Book review – A published opinion of a book in a periodical or online.
Back matter - Any material that is printed at the end of a book, such as appendixes, notes, references, glossaries or indexes.
Brick-and-mortar retailer - Retailer who sells products in a store rather than online.
Copyright - Ownership of intellectual property, protected by law, whichgives the owner the right to copy, repurpose, or publish the content.
Design (Book design, Cover design) – The layout, pictures, selection of font, and font size of the interior or cover of a book.
Distributor - A company, group, or individual who sells products or services to retailers instead of to consumers.
Ebook – A book published in an electronic file format.
Editor – A person who works to revise and improve a manuscript to prepare it for publication.
Footnote - Reference citations and supplementary information that appears at the bottom of a book page.
Foreword – A short introduction to a book written by someone other than the author.
Front matter – Any materials that precede the main text of a book, such as the title page, preface, foreword, and table of contents.
Imprint - A trade name under which an author publishes a work.
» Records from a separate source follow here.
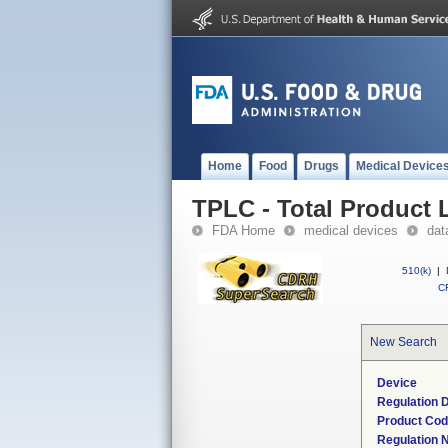
Home
Food
Drugs
Medical Device
TPLC - Total Product L
FDA Home
medical devices
dat
510(k)
|
CF
New Search
Device
Regulation D
Product Co
Regulation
A single publishing company may have multiple imprints with different names and brands dedicated to specific consumers.
Index – A list of words at the end of a book that guides a reader to the specific pages on which subjects appear in the main text.
Intellectual Property Rights - The rights given to a person over their own creative work.
ISBN – International Standard Book Number. The unique 13-digit number that identifies a version of a book.
Literary agent – A person who functions as the intermediary for an author and the publisher.
Manuscript – A complete version of a book prepared by the author.
Marketing – The promotional efforts used to sell a product.
Networking - Expanding one's social circle by initiating business relationships with new people.
Nonexclusive contract – A legal agreement in which the publisher does not exercise exclusive rights over the author's book.
Online retailer - Bookstore on the internet, such as Amazon.
Out of print – A book that is no longer in a publisher's book inventory and is not currently being printed.
Pen name – A pseudonym that an author uses for their published work.
Publication date – The official date when a book is released to the public.
Publishing house - A large commercial publisher that purchases manuscripts, makes all editorial decisions, pays all production and distribution costs, and owns the copyright.
Proofs - Printed out material that looks just like the final book pages.
POD (Print on Demand) – A publishing arrangement in which books are printed only as orders are placed.
Query letter – A formal letter used to propose a book idea to an agent or publisher.
Royalty – The percentage of a book’s revenue that goes to the author.
Returns – Copies of a book that are returned to and refunded by the publisher after failing to sell on the bookstore shelf.
Self-publishing – A method of book publishing where the author assumes the full control and financial risk of producing and distributing his or her own book.
Sell sheet - A one-page document that provides details about a book for potential retailers.
Shelf life – The time an unsold book remains on the shelf of a retail store before being replaced.
Small press – A smaller publishing house that releases books intended for specialized audiences.
Subsidiary rights – The rights acquired by a publisher to resell, translate, and reuse a book's content.
Supported self-publishing – A method of self-publishing where the author has access to choose services found in a publishing house through an upfront cost.
Table of contents – A section of a book that lists the book’s chapters and opening page numbers.
Traditional publishing – A method of publishing where a publishing house buys the rights to an author’s book and takes on the responsibility of editing, production, and distribution.
University press – A type of publishing house owned and operated by a university that publishes academic materials.
Unsolicited manuscript – A manuscript sent to a publisher who did not request it.
Vanity press/publisher – A type of publisher where authors pay to have their books published and may retain the copyright.
Wholesaler – A company, group, or individual who purchases high volumes of books from a publisher at deep discounts and sells them to retailers at midlevel discount.